Among the entries below, copy only the span from the line containing "middle tip: (217, 240)" through the line containing "ring dip: (290, 299)". Do so exactly, and skip the pictures.
-------- Material provided --------
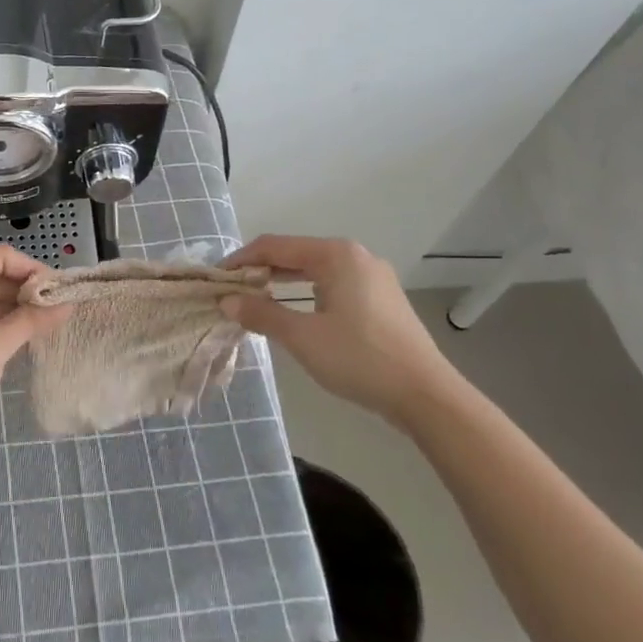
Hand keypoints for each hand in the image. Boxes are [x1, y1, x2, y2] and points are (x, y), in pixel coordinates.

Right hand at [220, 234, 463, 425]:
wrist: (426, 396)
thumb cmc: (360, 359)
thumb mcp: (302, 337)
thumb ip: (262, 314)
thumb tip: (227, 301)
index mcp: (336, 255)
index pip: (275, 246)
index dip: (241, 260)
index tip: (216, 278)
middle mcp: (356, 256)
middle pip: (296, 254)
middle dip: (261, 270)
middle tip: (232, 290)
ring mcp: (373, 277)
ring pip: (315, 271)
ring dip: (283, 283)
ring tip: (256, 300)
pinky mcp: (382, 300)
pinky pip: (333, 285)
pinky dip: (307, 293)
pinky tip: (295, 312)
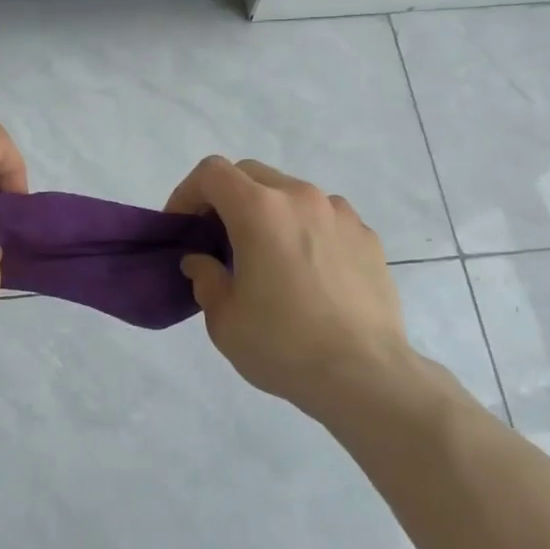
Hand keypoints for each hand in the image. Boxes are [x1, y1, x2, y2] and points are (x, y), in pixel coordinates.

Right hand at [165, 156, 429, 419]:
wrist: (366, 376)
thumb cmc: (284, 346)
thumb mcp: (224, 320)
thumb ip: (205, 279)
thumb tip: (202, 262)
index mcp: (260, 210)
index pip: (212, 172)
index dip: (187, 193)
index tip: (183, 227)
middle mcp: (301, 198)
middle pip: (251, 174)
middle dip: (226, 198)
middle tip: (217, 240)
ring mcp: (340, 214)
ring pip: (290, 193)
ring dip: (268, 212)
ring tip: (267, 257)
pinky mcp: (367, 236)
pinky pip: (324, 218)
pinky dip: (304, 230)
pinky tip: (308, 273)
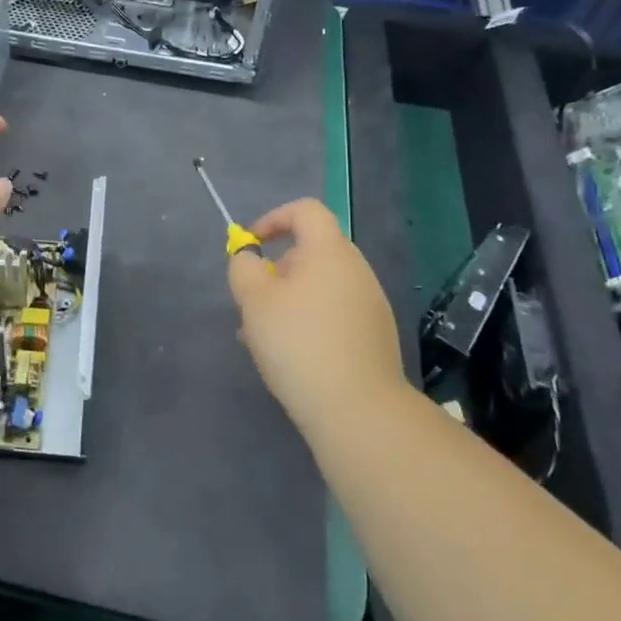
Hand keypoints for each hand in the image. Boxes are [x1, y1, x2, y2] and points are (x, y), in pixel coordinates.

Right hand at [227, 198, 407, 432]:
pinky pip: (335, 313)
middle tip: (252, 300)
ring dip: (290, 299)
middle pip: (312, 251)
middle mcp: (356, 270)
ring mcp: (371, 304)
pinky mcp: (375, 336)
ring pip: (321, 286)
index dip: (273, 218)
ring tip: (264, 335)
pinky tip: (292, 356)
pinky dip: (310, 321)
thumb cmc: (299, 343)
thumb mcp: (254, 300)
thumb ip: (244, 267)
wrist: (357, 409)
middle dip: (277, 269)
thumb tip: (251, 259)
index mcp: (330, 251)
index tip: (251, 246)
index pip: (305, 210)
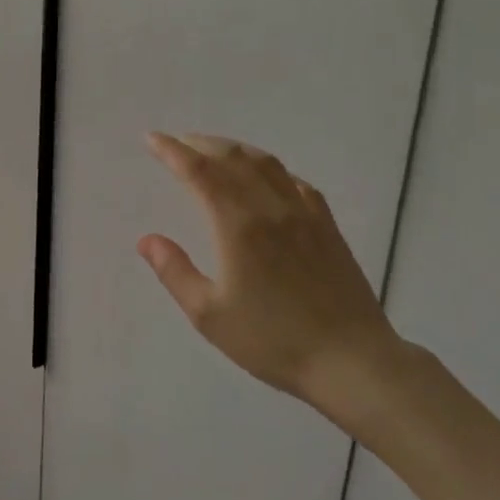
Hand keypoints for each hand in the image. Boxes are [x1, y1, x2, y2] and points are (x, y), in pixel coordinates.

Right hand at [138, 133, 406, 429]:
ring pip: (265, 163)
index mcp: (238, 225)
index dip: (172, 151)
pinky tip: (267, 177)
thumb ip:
--------
-------- Material provided --------
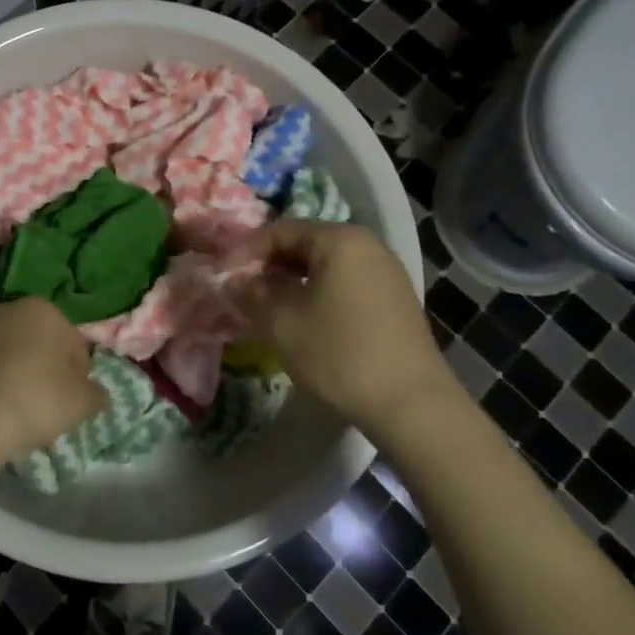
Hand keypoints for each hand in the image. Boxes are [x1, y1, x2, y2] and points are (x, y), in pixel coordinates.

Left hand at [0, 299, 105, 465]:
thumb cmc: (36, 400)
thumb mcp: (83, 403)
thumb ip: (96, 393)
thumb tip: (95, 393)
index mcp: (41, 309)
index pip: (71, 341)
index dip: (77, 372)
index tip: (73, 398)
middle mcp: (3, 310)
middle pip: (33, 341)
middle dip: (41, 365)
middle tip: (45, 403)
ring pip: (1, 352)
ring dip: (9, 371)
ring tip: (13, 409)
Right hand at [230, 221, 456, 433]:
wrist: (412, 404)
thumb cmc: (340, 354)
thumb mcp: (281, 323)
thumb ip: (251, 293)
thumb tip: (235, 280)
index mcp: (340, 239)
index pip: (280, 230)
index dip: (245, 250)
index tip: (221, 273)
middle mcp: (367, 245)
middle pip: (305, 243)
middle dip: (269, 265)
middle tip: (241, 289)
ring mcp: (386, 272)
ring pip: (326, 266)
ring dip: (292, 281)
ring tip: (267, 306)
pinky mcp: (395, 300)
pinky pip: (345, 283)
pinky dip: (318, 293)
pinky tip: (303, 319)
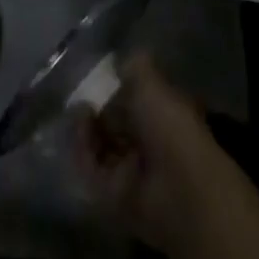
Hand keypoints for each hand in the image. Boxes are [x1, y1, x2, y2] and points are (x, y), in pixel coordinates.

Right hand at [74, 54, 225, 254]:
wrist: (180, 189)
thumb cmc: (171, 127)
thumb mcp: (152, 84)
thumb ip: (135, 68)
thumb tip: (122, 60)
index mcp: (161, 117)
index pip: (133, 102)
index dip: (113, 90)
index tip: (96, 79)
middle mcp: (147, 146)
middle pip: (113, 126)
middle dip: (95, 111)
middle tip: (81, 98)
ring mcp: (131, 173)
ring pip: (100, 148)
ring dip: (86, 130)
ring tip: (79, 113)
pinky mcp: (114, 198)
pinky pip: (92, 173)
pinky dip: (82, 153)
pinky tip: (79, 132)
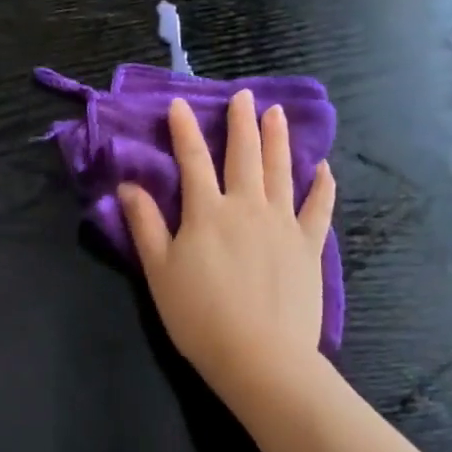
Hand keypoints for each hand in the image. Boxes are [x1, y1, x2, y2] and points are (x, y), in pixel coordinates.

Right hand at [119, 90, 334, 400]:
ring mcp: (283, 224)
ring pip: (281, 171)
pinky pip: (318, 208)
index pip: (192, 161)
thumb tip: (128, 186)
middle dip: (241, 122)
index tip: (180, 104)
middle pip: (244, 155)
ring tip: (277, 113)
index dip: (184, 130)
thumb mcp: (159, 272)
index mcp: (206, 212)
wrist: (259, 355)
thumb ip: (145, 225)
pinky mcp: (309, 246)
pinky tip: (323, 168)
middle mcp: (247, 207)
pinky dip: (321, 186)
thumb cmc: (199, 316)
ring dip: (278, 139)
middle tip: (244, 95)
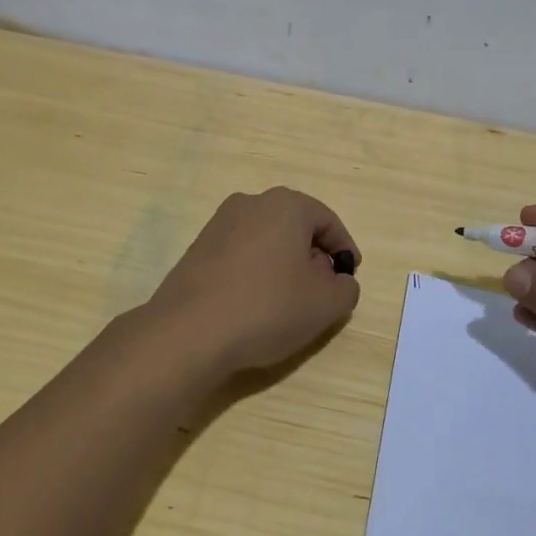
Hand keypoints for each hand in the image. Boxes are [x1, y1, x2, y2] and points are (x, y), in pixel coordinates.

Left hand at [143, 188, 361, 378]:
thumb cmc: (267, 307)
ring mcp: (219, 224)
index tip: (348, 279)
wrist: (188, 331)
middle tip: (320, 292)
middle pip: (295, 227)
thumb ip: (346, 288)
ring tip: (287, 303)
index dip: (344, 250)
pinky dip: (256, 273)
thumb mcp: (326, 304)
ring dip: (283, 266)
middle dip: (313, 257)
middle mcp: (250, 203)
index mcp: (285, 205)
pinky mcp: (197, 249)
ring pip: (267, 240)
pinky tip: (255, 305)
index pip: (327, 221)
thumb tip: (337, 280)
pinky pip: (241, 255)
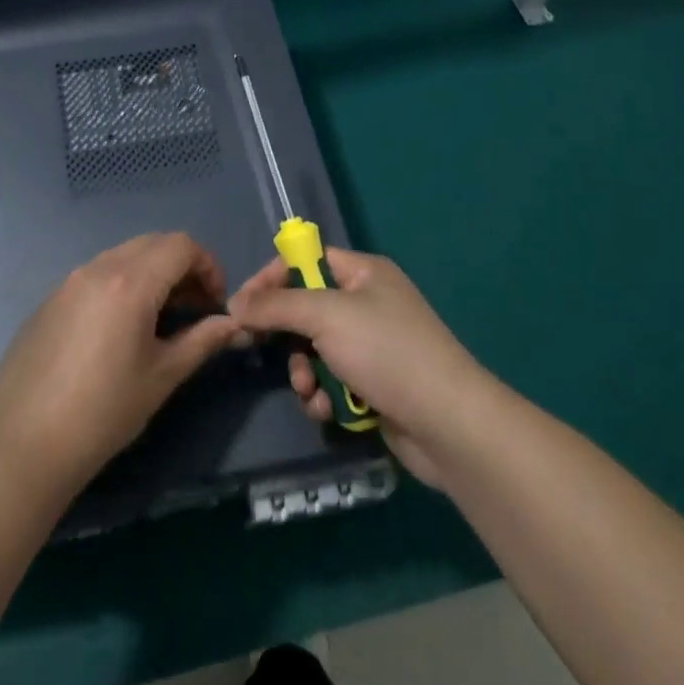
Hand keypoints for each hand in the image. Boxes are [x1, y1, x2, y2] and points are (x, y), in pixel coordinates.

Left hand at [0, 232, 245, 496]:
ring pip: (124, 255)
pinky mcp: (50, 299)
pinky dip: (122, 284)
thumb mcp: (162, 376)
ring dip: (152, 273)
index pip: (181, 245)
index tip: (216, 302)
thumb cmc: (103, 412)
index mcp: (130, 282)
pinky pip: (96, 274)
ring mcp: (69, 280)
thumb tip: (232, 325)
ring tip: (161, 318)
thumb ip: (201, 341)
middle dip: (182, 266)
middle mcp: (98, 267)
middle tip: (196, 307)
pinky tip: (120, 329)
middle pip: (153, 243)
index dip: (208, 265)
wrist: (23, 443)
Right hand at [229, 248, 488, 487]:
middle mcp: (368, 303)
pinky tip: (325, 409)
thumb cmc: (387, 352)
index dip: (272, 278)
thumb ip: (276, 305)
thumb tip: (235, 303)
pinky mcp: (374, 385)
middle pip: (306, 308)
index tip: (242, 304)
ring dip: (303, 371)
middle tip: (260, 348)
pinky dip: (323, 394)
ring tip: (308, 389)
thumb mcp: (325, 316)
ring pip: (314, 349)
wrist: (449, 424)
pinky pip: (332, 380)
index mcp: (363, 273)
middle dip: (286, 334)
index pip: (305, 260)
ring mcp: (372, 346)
--------
-------- Material provided --------
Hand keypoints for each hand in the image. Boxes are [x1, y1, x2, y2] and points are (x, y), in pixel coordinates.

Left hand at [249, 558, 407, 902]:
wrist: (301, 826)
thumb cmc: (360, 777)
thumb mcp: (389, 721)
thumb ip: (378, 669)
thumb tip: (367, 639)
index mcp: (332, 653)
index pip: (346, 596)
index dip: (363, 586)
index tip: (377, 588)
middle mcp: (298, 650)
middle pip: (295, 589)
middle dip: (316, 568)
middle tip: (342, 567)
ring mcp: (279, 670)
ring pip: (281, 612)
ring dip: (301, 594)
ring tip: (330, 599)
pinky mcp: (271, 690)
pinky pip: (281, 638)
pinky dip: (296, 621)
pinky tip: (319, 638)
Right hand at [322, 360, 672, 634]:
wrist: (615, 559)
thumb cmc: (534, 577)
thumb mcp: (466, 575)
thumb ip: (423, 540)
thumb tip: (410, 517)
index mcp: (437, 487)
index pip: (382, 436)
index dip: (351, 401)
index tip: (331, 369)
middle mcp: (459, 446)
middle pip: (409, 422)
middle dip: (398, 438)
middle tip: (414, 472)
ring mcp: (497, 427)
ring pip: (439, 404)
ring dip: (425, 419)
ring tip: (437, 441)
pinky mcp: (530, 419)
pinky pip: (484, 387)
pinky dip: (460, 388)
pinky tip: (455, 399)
--------
◆ Task result ◆
middle tip: (217, 240)
ring mcp: (340, 214)
ring pip: (290, 193)
ring dip: (268, 212)
ring tip: (267, 257)
pinky mcp: (367, 236)
pinky pip: (324, 218)
pinky dip: (304, 230)
pinky tip: (308, 273)
Hand keypoints for each hand in the image. Boxes are [x1, y1, x2, y2] and points are (x, y), in pixel coordinates.

Right hand at [227, 198, 407, 432]:
pinky pip: (335, 313)
middle tip: (252, 300)
ring dip: (290, 299)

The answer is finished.